Was ich sah, war nichts anderes als der Prototyp der ersten Serie der Vault 1, eine Uhr, die auf Bestellung und nach dem Geschmack des zukünftigen Besitzers gefertigt wird, zu einem Preis, der bei 50.000 Schweizer Franken beginnt – eine Summe, die hoch klingt (und objektiv auch ist), aber im Vergleich zu beispielsweise Richard Mille, der 3.500 Uhren pro Jahr zu einem Durchschnittspreis von 300.000 € verkauft, sogar knapp bemessen erscheint. Und das umso mehr, wenn man bedenkt, dass das Ziel und die Obergrenze bei etwa 10 (zehn) Stück pro Jahr liegt. Noch mehr Zahlen. Das Vault-Uhrwerk, hergestellt von UhrTeil exklusiv für Vault, besteht aus 200 Teilen, die komplette Uhr aus 401. Die Uhr wiegt in ihrer Stahlversion nicht mehr als 100 Gramm. 98, um genau zu sein. Und für die Titanversion ist ein noch geringeres Gewicht geplant. Allein durch die Form des Saphirglases ist sie eine kleine Skulptur für sich. Das einzige Teil, das aufgrund seiner Komplexität nicht in der Schweiz in Auftrag gegeben werden konnte.

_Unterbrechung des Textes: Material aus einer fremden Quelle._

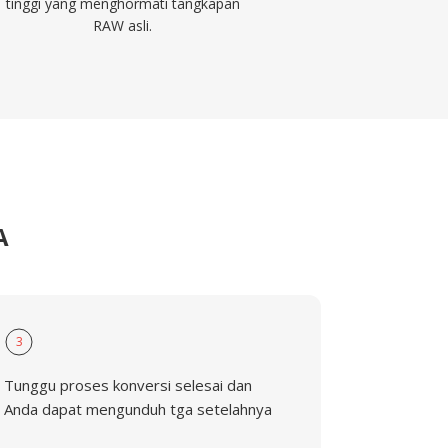
tinggi yang menghormati tangkapan
RAW asli.
A
3
Tunggu proses konversi selesai dan
Anda dapat mengunduh tga setelahnya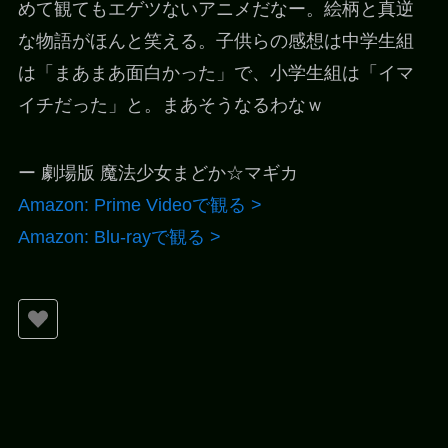
めて観てもエゲツないアニメだなー。絵柄と真逆
な物語がほんと笑える。子供らの感想は中学生組
は「まあまあ面白かった」で、小学生組は「イマ
イチだった」と。まあそうなるわなｗ
ー 劇場版 魔法少女まどか☆マギカ
Amazon: Prime Videoで観る >
Amazon: Blu-rayで観る >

Mark startete sein Projekt vor viereinhalb Jahren. Von Null an, denn wie gesagt, er hatte nur seine eigene Begeisterung und Entschlossenheit. Er musste ein ganzes Netzwerk an uhrmacherischen und finanziellen Kontakten aufbauen, das schließlich in einem Treffen mit Andreas Strehler und der Unterstützung einer privaten Stiftung gipfelte, die Start-ups mit Zukunft hilft. Ihre kommerzielle Strategie ist – je nach Betrachtungsweise – einfach: Direktvertrieb (das Geschäft wird immer mit Mark persönlich abgeschlossen) sowie Promotion und Suche nach potenziellen Kunden in sozialen Netzwerken. Eine verführerische Mischung aus Kühnheit und der Gelassenheit von jemandem, der von dem überzeugt ist, was er tut.

Der Härtetest wird die Baselworld 2018 sein, wo Vault einen Stand mit Andreas Strehler und einem alten Bekannten teilen wird: Beat Haldiman, dem Schöpfer verborgener Tourbillons. Ein gutes Paar Trauzeugen für einen unvergesslichen Termin.